Indeed, historical company data is used by a large portion of small companies to forecast future demand.
It helps determine how much labor, materials and equipment to purchase for the upcoming year. It can be used to obtain outside financing or for presentation to outside investors.
How to Capture Historical Demand Data
First and foremost, your company should have a software system that captures historical demand. When you go to analyze this data, however, the historical demand can have abnormalities and inaccuracies that can cause serious problem for the small business looking to forecast future demand.
Depending upon the forecasting technique used by your company, chances are you take demand from previous periods and account for potential growth. From this historical data, a budget of expected demand is laid out in advance. This budget is used to plan production, purchase equipment and obtain raw materials needed to meet the expected demand.
Under-forecasting demand can lead to lost sales while over-forecasting your demand can lead to overpaying for surplus materials and resources. As a result, how accurately a small business forecasts can adversely affect their bottom line.
Forecasts are never going to be 100% accurate, but the idea is to be as close as possible. The best way to do this is to base your forecasts on the most accurate information possible.
Unfortunately, this is not as simple as taking last year's forecast and adding a percentage. A good portion of the historical data stored in your system may not be an accurate representation of actual demand. As a result, you need to set up your system to capture actual demand instead of historical sales.
The timing of when sales are booked into the system is a good example of inaccuracies in our historical data. Many companies try to squeeze a sale in early or delay it a few days in order to meet sales goals or for a salesperson to obtain a higher commission. While this may make sense for bookkeeping, it needs to be separated when analyzing demand. For example, if I sell $15,000 worth of product at the end of August, but I wait to book the sale until September, next year's September forecast will be higher and August lower, even though the reverse is what actually happened.

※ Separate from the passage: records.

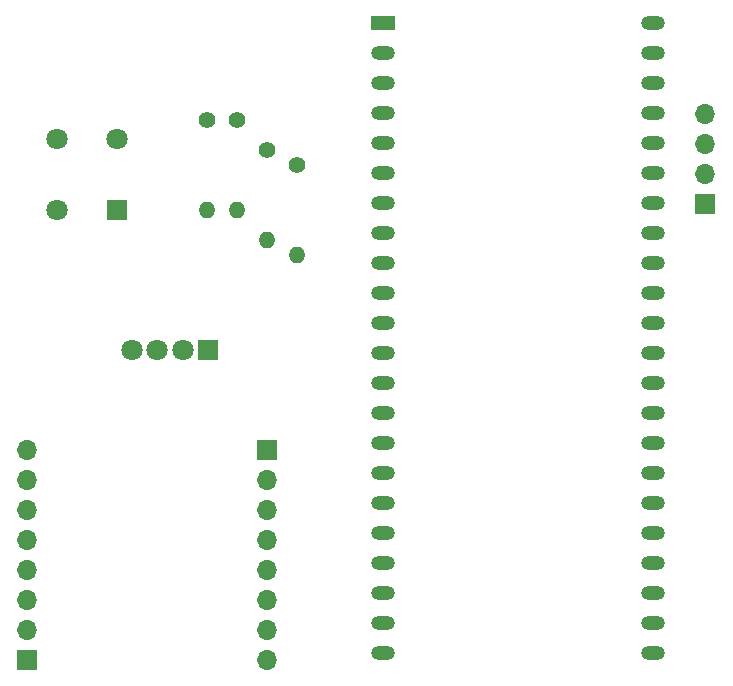
<source format=gts>
%TF.GenerationSoftware,KiCad,Pcbnew,7.0.10*%
%TF.CreationDate,2024-03-31T17:00:33-07:00*%
%TF.ProjectId,Esp32,45737033-322e-46b6-9963-61645f706362,rev?*%
%TF.SameCoordinates,Original*%
%TF.FileFunction,Soldermask,Top*%
%TF.FilePolarity,Negative*%
%FSLAX46Y46*%
G04 Gerber Fmt 4.6, Leading zero omitted, Abs format (unit mm)*
G04 Created by KiCad (PCBNEW 7.0.10) date 2024-03-31 17:00:33*
%MOMM*%
%LPD*%
G01*
G04 APERTURE LIST*
%ADD10C,1.400000*%
%ADD11O,1.400000X1.400000*%
%ADD12R,2.000000X1.200000*%
%ADD13O,2.000000X1.200000*%
%ADD14R,1.700000X1.700000*%
%ADD15O,1.700000X1.700000*%
%ADD16R,1.800000X1.800000*%
%ADD17C,1.800000*%
G04 APERTURE END LIST*
D10*
%TO.C,R1*%
X119380000Y-66040000D03*
D11*
X119380000Y-73660000D03*
%TD*%
D10*
%TO.C,R3*%
X124460000Y-69850000D03*
D11*
X124460000Y-77470000D03*
%TD*%
D10*
%TO.C,R4*%
X116840000Y-66040000D03*
D11*
X116840000Y-73660000D03*
%TD*%
D12*
%TO.C,U1*%
X131717000Y-57848120D03*
D13*
X131717000Y-60388120D03*
X131717000Y-62928120D03*
X131717000Y-65468120D03*
X131717000Y-68008120D03*
X131717000Y-70548120D03*
X131717000Y-73088120D03*
X131717000Y-75628120D03*
X131717000Y-78168120D03*
X131717000Y-80708120D03*
X131717000Y-83248120D03*
X131717000Y-85788120D03*
X131717000Y-88328120D03*
X131717000Y-90868120D03*
X131717000Y-93408120D03*
X131717000Y-95948120D03*
X131717000Y-98488120D03*
X131717000Y-101028120D03*
X131717000Y-103568120D03*
X131713320Y-106105400D03*
X131713320Y-108645400D03*
X131713320Y-111185400D03*
X154577000Y-111188120D03*
X154577000Y-108648120D03*
X154577000Y-106108120D03*
X154577000Y-103568120D03*
X154577000Y-101028120D03*
X154577000Y-98488120D03*
X154577000Y-95948120D03*
X154577000Y-93408120D03*
X154577000Y-90868120D03*
X154577000Y-88328120D03*
X154577000Y-85788120D03*
X154577000Y-83248120D03*
X154577000Y-80708120D03*
X154577000Y-78168120D03*
X154577000Y-75628120D03*
X154577000Y-73088120D03*
X154577000Y-70548120D03*
X154577000Y-68008120D03*
X154577000Y-65468120D03*
X154577000Y-62928120D03*
X154577000Y-60388120D03*
X154577000Y-57848120D03*
%TD*%
D14*
%TO.C,CON2*%
X101600000Y-111760000D03*
D15*
X101600000Y-109220000D03*
X101600000Y-106680000D03*
X101600000Y-104140000D03*
X101600000Y-101600000D03*
X101600000Y-99060000D03*
X101600000Y-96520000D03*
X101600000Y-93980000D03*
%TD*%
D10*
%TO.C,R2*%
X121920000Y-68580000D03*
D11*
X121920000Y-76200000D03*
%TD*%
D14*
%TO.C,CON1*%
X121920000Y-93980000D03*
D15*
X121920000Y-96520000D03*
X121920000Y-99060000D03*
X121920000Y-101600000D03*
X121920000Y-104140000D03*
X121920000Y-106680000D03*
X121920000Y-109220000D03*
X121920000Y-111760000D03*
%TD*%
D14*
%TO.C,J1*%
X159004000Y-73152000D03*
D15*
X159004000Y-70612000D03*
X159004000Y-68072000D03*
X159004000Y-65532000D03*
%TD*%
D16*
%TO.C,SW1*%
X109140000Y-73660000D03*
D17*
X104140000Y-73660000D03*
X109140000Y-67660000D03*
X104140000Y-67660000D03*
%TD*%
D16*
%TO.C,D1*%
X116916200Y-85547200D03*
D17*
X114757200Y-85547200D03*
X112598200Y-85547200D03*
X110439200Y-85547200D03*
%TD*%
M02*

</source>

Another major hiccup in demand forecasting is one-time-only sales. A sale, which is made as a one-time deal should not be included in next year's forecast.
If we know a sale is not going to repeat itself, then we should not count on that sale when creating our forecast. Since the sale was a one-time deal, it is not a true measure of expected demand and it should not be included when we forecast.
It should also be noted, that potential demand can be lost if you did not have stock to meet an order. If a customer demanded additional product that you did not have in stock, this would not be captured in the historical data. Make sure that you have a system that captures this data as it was actual demand.
Many industries experience significant seasonal trends in their demand. In addition, there may be cyclical trends in your demand, where customers order during specific times of the month.
In either case, there are forecasting techniques available that remove the seasonalities and trends from our forecasting data. These techniques can be found via books, software or the Internet and can provide you with a picture of your actual demand without the trends involved.
This can be a great exercise to better plan for the future and analyze your actual monthly demands.